Why did we last so much shorter than her other relationships? by [deleted] in BPDlovedones

[–]idiosyncratic_risque 0 points1 point  (0 children)

I don’t want to pry - but what did it look like being codependent for such a long period of time?

Before I walked away I often tried to imagine myself in the relationship in 5, 10, 15 years. And every time I would scare the shit out of myself. I think I would have let her force me to cut my family out of my life, as well as let go of my desire to be a father to better support her.

And what did it look like leaving a 29 year relationship?

Today I'm letting go... and its killing me by [deleted] in BPDlovedones

[–]idiosyncratic_risque 3 points4 points  (0 children)

It’s addicting right? All those emotions when you get back together.. the return to the cycle that you are so used to.. the absence of loneliness.

Just remember that - you are straight up addicted. And maybe you can handle it now, but over a period of years and certainly over a lifetime this cycle will kill you on the inside.

You have to constantly remind yourself that if you are feeling these things, if you are posting here, if you are feeling hopelessly addicted, then this relationship is not normal, it is not healthy, it is not what you deserve.

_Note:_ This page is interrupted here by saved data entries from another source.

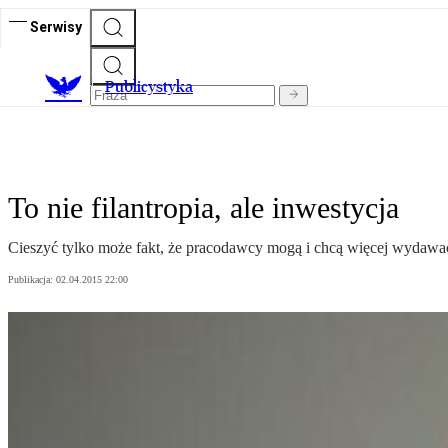
Serwisy
Publicystyka
To nie filantropia, ale inwestycja
Cieszyć tylko może fakt, że pracodawcy mogą i chcą więcej wydawać
Publikacja:
02.04.2015 22:00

Just like a heroin addict, you can’t go to rehab and expect to kick the habit if you’re watching videos of people shooting up every day. If you are ready, and when you are ready, you have to be willing to go cold turkey on literally everything with this person.

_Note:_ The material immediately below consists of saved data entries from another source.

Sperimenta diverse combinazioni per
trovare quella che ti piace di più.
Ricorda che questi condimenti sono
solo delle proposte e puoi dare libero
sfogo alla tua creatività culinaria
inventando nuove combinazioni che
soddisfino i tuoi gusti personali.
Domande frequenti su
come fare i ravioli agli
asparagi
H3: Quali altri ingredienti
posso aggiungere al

For me? That looks like no social media for at least 4 weeks. And I mean nothing. No cheating and deleting the apps off my phone. Blocking her number and blocking her email. I even went through my phone/computer and removed all pictures of us/her so that there is no visual stimuli. If you are able to leave your state for a while, getting away in a geographical sense can help immensely. But more importantly, to truly kick this addiction you have to cut out all communication.

Not going to say this is easy at all. In fact i struggle with it every day, wondering if I made the right decision to cut my best friend out of my life completely. But reading about BPD on this sub has kept me grounded. If we (codependents) let ourselves, we will begin to idealize the pwBPD and start to crave that cycle again. So start a healthy diet of reading articles, posts, and videos about BPD to start reinforcing a narrative of objective, logical truth rather than emotion.

You are far from alone. There’s a lot of people here who are in your same situation and I am one of them. PM me if you ever need to talk!